Le marais de Bourges, hier et aujourd’hui
Emmanuel Bajard
Les marais de Bourges (Cher) constituent une forme particulière d’agriculture devenue urbaine par intégration à la ville au fil du temps. Parmi ceux-ci, les marais de l’Yèvre et de la Voiselle représentent une enclave de 135 hectares à quelques centaines de mètres de la cathédrale. Cette zone, aujourd’hui quelque peu sanctuarisée (zonage du PLU et classement Monuments et Sites naturels), se situe au carrefour d’enjeux multiples.

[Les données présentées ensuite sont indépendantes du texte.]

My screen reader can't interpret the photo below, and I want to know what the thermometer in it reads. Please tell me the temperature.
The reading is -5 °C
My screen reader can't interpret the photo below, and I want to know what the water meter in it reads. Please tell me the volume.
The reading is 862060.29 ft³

Une agriculture urbaine inscrite dans l’Histoire
Les premières opérations de drainage des marécages qui encerclaient la ville antique datent probablement du VIIIe siècle. Principalement utilisés comme pacages communaux, ils sont vendus en 1640 aux ordres religieux et aux habitants fortunés pour financer un impôt de guerre, puis loués à des particuliers qui développent une activité commerciale maraîchère et piscicole. À la Révolution, les locataires deviennent propriétaires. La parcellisation s’intensifie et une part des surfaces est destinée au jardinage vivrier à proximité des quartiers ouvriers. Le maraîchage commercial décline dès le début du XXe siècle pour s’éteindre dans les années 1970. La construction d’équipements publics aura raison de la plupart des marais cultivés. Seuls les marais classés en 2003 ont conservé une surface significative.

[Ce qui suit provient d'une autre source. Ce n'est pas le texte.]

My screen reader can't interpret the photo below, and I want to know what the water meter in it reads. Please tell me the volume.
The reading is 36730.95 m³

Entre protection et multiplicité des usages
Le principal enjeu, aujourd’hui, par rapport à la conservation de ces marais, est leur pérennité en tant que système agraire spécifique lié à l’eau. Les nouveaux usagers, tournés vers le loisir, assument plus difficilement l’entretien traditionnel des coulants (les canaux). Les marais sont ainsi menacés par les friches et le comblement. Les échanges sociaux s’intensifient en termes d’apprentissage maraîcher et de découverte naturaliste. La valorisation touristique est également au centre des réflexions.

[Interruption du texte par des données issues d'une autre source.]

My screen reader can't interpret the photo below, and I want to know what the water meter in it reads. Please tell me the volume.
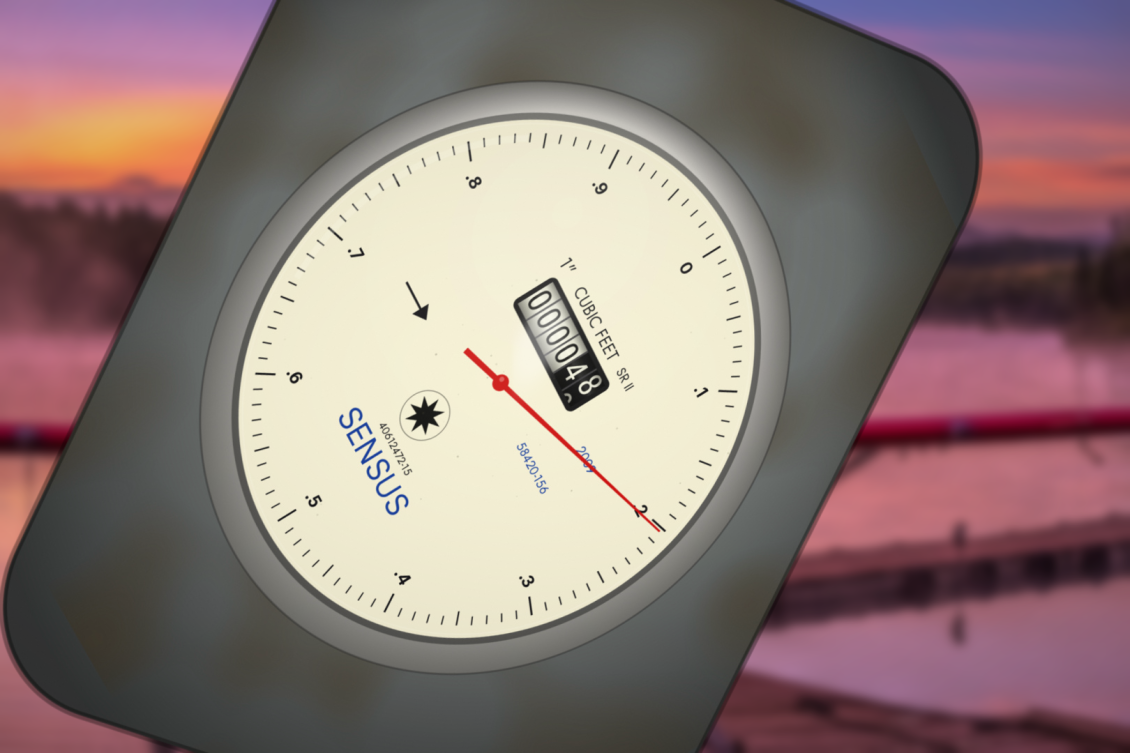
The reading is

La question de la gouvernance s’avère essentielle et suscite de nombreux débats. Ainsi, on s’interroge sur l’opportunité de créer une ASA (association syndicale autorisée). D’autres s’établissent au sujet du bassin-versant (envasement et pollution exogènes, espèces invasives…). Associations de maraîchers et pouvoirs publics ont instauré des mesures concrètes de protection : classement en site naturel, charte des usagers, entretien des coulants par déclaration d’intérêt général, alors même que cette volonté commune émane d’approches parfois contradictoires entre sauvegarde du patrimoine « métiers » (maraîchage, moulins, navigabilité…) et du patrimoine culturel, paysager ou naturaliste.
Si les marais de Bourges représentent un intérêt collectif qui dépasse le statut maraîcher, ils constituent une réponse possible à la demande sociale de qualité alimentaire et de proximité tant vivrière que commerciale. Quelle politique publique serait aujourd’hui en capacité de créer un tel espace en coeur de ville ? À chacun de savoir le protéger et le valoriser.